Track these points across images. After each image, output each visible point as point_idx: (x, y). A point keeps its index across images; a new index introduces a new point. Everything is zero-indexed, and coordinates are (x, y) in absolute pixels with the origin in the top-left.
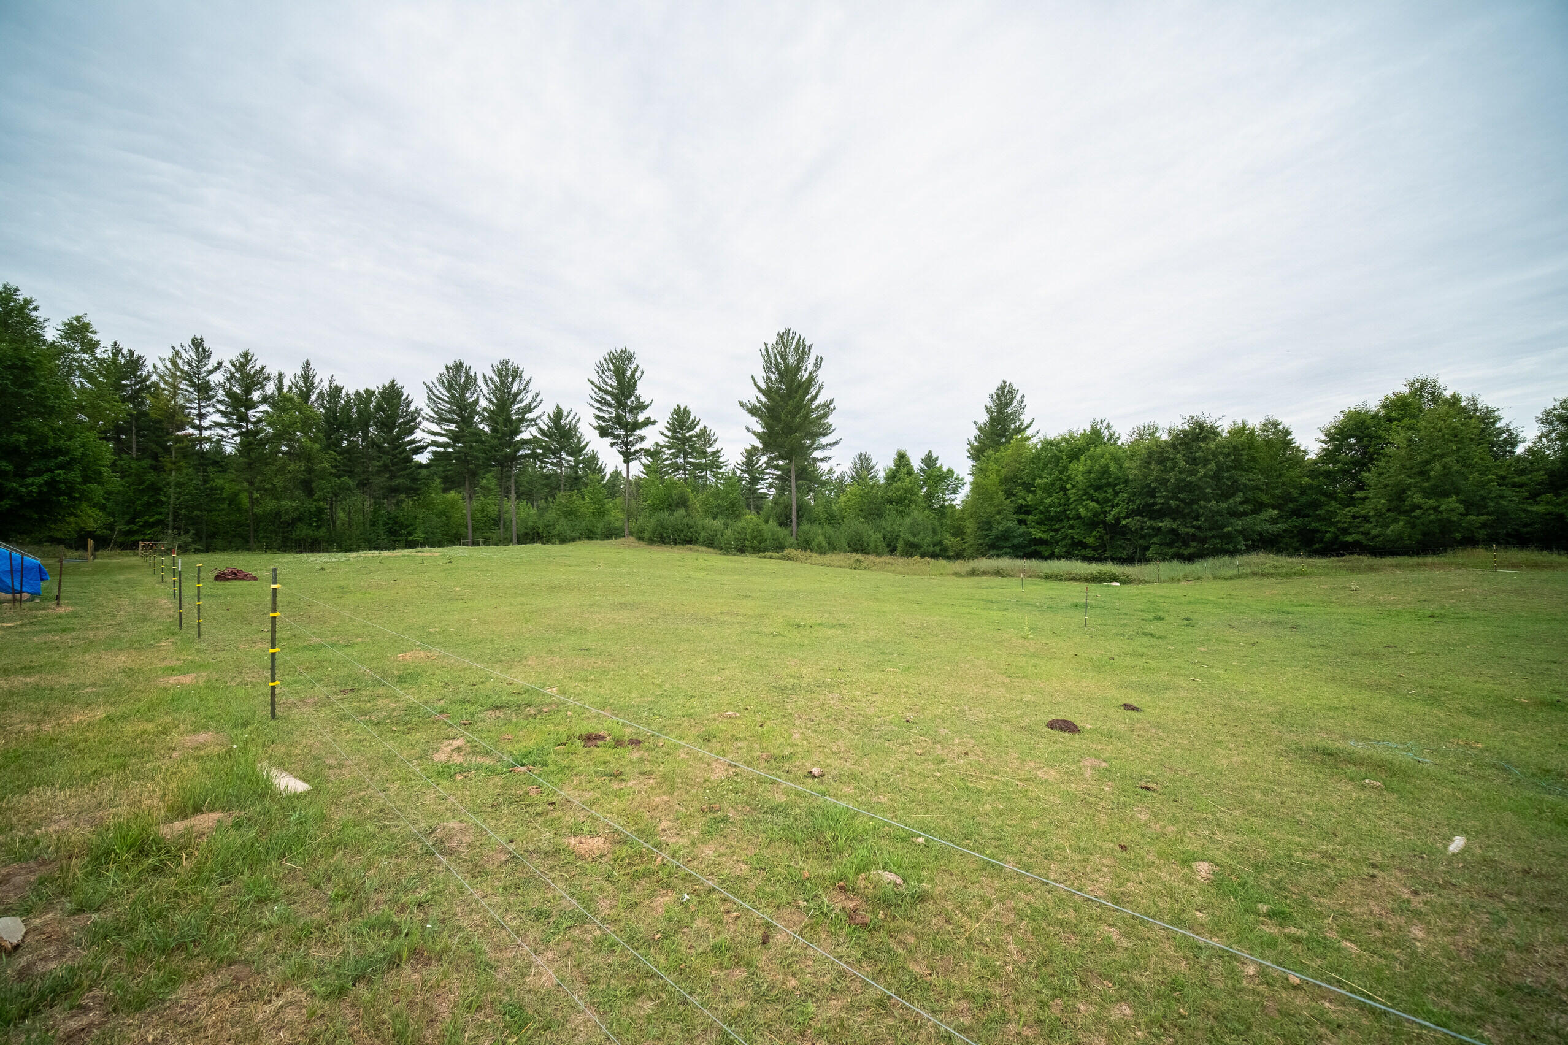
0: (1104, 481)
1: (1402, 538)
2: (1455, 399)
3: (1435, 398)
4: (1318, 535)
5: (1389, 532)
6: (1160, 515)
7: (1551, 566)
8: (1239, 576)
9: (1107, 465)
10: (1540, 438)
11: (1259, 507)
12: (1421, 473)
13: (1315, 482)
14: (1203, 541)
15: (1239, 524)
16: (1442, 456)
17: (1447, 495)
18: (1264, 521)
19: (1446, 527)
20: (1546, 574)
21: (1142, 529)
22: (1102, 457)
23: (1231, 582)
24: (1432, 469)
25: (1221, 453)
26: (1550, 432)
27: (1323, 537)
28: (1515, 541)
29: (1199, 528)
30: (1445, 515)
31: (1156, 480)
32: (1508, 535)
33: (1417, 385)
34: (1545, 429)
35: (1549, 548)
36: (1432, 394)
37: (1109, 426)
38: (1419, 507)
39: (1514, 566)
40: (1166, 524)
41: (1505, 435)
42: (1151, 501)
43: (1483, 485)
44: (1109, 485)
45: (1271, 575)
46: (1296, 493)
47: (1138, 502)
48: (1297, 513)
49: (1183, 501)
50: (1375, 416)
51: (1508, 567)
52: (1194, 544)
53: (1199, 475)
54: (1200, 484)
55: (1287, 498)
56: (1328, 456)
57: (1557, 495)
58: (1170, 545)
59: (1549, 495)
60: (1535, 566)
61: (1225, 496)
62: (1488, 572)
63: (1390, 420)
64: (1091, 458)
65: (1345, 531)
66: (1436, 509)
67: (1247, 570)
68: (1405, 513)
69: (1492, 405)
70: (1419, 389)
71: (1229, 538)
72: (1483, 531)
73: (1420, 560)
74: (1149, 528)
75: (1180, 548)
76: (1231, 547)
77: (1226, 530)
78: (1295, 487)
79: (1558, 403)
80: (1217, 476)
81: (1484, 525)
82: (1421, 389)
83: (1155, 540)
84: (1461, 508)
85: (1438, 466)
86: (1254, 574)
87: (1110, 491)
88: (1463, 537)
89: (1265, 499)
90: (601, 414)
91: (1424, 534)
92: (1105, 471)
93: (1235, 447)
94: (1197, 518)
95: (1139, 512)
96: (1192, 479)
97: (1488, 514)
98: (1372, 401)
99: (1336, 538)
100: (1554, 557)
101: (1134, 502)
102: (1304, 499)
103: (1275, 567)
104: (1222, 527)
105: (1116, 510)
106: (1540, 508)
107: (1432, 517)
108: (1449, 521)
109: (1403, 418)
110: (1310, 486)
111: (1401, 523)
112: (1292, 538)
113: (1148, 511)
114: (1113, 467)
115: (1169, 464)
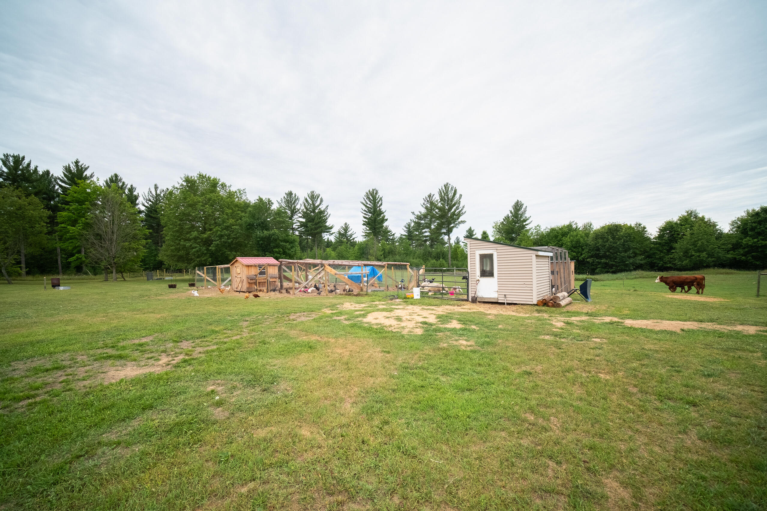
0: (578, 245)
1: (687, 266)
2: (703, 219)
3: (696, 217)
4: (656, 264)
5: (683, 263)
6: (601, 258)
7: (732, 273)
8: (635, 278)
9: (579, 239)
10: (730, 231)
11: (636, 255)
12: (693, 245)
13: (656, 246)
14: (617, 266)
15: (631, 260)
16: (701, 239)
17: (703, 252)
18: (640, 260)
19: (701, 262)
20: (730, 276)
21: (594, 262)
22: (577, 236)
23: (633, 280)
24: (698, 244)
25: (625, 236)
26: (733, 228)
27: (658, 265)
28: (721, 266)
29: (616, 262)
30: (701, 258)
31: (600, 245)
32: (719, 264)
33: (689, 212)
34: (731, 227)
35: (731, 268)
36: (695, 215)
37: (576, 224)
38: (693, 256)
39: (721, 274)
40: (603, 261)
41: (719, 231)
42: (598, 252)
43: (713, 249)
44: (579, 246)
45: (646, 278)
46: (648, 249)
47: (592, 253)
48: (648, 257)
49: (611, 253)
50: (676, 223)
51: (720, 274)
52: (614, 267)
53: (618, 244)
54: (618, 247)
55: (645, 252)
56: (660, 237)
57: (734, 251)
58: (605, 268)
59: (732, 252)
60: (727, 273)
61: (626, 251)
62: (714, 275)
63: (682, 225)
64: (572, 236)
65: (665, 263)
66: (699, 256)
67: (637, 276)
68: (688, 257)
69: (715, 221)
70: (690, 214)
71: (626, 265)
72: (713, 263)
73: (693, 272)
74: (597, 262)
75: (608, 269)
76: (628, 268)
77: (627, 263)
78: (647, 247)
79: (736, 219)
80: (624, 245)
81: (713, 261)
82: (691, 213)
83: (599, 266)
84: (707, 256)
85: (700, 242)
86: (640, 277)
87: (580, 249)
88: (706, 265)
89: (638, 252)
90: (366, 216)
91: (694, 264)
92: (578, 242)
93: (629, 234)
94: (615, 259)
95: (592, 256)
96: (615, 245)
97: (715, 258)
98: (675, 219)
99: (663, 265)
100: (733, 271)
101: (590, 253)
102: (652, 252)
103: (647, 275)
104: (625, 262)
105: (583, 256)
106: (729, 256)
107: (698, 259)
108: (702, 260)
109: (686, 225)
110: (654, 248)
111: (688, 261)
112: (646, 265)
113: (597, 256)
114: (581, 240)
115: (605, 240)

- _Activity_
Return every line of the rows above that contains the word "each". Case counts.

- _Result_
Track these points across images. After each image, output each visible point as point_idx: (x, y). A point keeps its index across images; a new index introduces a new point. Everything is zero-indexed, and coordinates are (x, y) in absolute pixels with the origin in the top-left.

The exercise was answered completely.